[Selected extract Boundary: Start]

The increasing incidence and prevalence of insulin resistance and its
associated co-morbidities represents a growing concern to public health policy
across developed economies world wide. While the economic and psycho-social
implications of insulin resistance and the ultimate development of type II diabetes
mellitus are profound, much of this is associated with the increased probability of
afflicted individuals for the development of peripheral vascular disease; with the
hallmark characteristics of impaired matching of skeletal muscle perfusion with
elevated metabolic demand. Two models of insulin resistance are highlighted in
this chapter: the fructose-fed rodent model (which develops insulin resistance in
the absence of obesity) and the obese Zucker rat (which develops insulin
resistance subsequent to a chronic hyperphagia). While this chapter provides an
overview of some of the skeletal muscle perfusion impairments associated with
insulin resistance and its satellite co-morbidities, it also provides a discussion of
key contributing elements to this relative ischemic condition. Specifically, this
chapter will discuss the contributions of altered vascular reactivity from the
perspective of both dilator and constrictor responses, the impact of insulin
resistance on potassium channel function, structural alterations to microvascular
networks (microvascular rarefaction), and the impact of insulin resistance on
patterns of capillary recruitment. What rapidly becomes apparent is that the
profound impact of pathological states such as insulin resistance on skeletal
muscle perfusion represents a spatially and temporally distributed outcome with
many contributors resulting in an integrated negative outcome.
Keywords: Vascular reactivity, vasculopathy, impaired glycemic control, skeletal muscle perfusion.

[Selected extract Boundary: End]
[Material shown Boundary: Start]

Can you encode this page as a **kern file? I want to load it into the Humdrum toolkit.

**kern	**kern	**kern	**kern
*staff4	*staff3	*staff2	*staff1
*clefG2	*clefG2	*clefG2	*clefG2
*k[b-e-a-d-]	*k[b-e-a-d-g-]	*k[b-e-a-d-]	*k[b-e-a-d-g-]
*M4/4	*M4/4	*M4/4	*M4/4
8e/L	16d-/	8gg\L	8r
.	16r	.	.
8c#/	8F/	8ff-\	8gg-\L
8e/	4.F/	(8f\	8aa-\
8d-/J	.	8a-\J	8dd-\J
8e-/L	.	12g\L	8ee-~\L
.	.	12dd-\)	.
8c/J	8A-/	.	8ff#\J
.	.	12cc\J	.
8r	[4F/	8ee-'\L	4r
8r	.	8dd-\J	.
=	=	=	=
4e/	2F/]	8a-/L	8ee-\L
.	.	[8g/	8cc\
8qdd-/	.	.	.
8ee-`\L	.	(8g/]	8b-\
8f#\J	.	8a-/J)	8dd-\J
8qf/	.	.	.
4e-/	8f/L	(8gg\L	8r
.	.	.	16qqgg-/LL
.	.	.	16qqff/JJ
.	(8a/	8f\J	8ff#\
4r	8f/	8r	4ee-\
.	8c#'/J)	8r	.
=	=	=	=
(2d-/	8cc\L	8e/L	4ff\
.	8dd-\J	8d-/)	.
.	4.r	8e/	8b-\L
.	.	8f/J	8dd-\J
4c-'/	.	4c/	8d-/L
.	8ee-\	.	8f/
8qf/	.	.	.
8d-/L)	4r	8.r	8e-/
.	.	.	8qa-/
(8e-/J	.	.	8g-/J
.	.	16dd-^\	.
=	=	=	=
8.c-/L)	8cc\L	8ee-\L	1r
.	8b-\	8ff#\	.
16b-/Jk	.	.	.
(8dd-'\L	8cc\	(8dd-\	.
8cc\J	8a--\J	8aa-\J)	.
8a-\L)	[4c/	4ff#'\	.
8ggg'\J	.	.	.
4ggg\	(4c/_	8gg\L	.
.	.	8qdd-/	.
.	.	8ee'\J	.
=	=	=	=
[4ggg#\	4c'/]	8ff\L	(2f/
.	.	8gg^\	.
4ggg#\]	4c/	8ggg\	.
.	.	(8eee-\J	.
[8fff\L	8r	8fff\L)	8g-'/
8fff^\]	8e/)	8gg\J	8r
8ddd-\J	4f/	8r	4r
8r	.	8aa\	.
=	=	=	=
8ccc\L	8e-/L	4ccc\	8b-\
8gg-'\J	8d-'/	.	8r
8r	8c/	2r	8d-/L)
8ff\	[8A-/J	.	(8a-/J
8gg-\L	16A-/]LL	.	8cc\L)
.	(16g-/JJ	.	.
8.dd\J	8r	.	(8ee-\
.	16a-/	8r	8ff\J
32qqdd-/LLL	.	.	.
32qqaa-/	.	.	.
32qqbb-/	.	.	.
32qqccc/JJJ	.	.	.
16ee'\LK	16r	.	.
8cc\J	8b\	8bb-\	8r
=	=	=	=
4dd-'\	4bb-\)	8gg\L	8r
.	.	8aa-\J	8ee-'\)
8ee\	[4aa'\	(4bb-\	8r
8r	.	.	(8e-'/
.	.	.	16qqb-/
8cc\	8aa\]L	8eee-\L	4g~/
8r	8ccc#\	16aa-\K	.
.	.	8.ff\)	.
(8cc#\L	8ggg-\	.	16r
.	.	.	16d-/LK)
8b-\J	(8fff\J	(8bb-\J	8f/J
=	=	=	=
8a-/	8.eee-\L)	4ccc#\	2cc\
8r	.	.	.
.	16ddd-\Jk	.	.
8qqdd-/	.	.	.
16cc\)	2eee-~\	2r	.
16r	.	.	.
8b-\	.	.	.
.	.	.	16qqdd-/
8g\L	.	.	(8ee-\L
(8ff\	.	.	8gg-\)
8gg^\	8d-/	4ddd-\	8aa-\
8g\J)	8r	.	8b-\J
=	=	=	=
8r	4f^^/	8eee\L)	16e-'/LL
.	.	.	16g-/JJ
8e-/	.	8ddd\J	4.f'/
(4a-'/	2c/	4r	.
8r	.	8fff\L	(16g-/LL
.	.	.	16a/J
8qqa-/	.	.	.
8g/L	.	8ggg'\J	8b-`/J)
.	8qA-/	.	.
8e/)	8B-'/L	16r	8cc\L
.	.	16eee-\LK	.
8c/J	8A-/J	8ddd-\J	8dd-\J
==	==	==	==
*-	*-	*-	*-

[Material shown Boundary: End]

Task description:
Condense the abstract on insulin resistance and skeletal muscle perfusion into two sentences.

Response to this task:
Insulin resistance is growing more common across developed economies, and it raises the likelihood of peripheral vascular disease, which is marked by impaired matching of skeletal muscle perfusion with elevated metabolic demand. Using the fructose-fed rodent and the obese Zucker rat as models, the chapter reviews these perfusion impairments and their contributors (altered dilator and constrictor reactivity, potassium channel function, microvascular rarefaction, and capillary recruitment), and it finds the outcome to be spatially and temporally distributed, with many contributors adding up to an integrated negative result.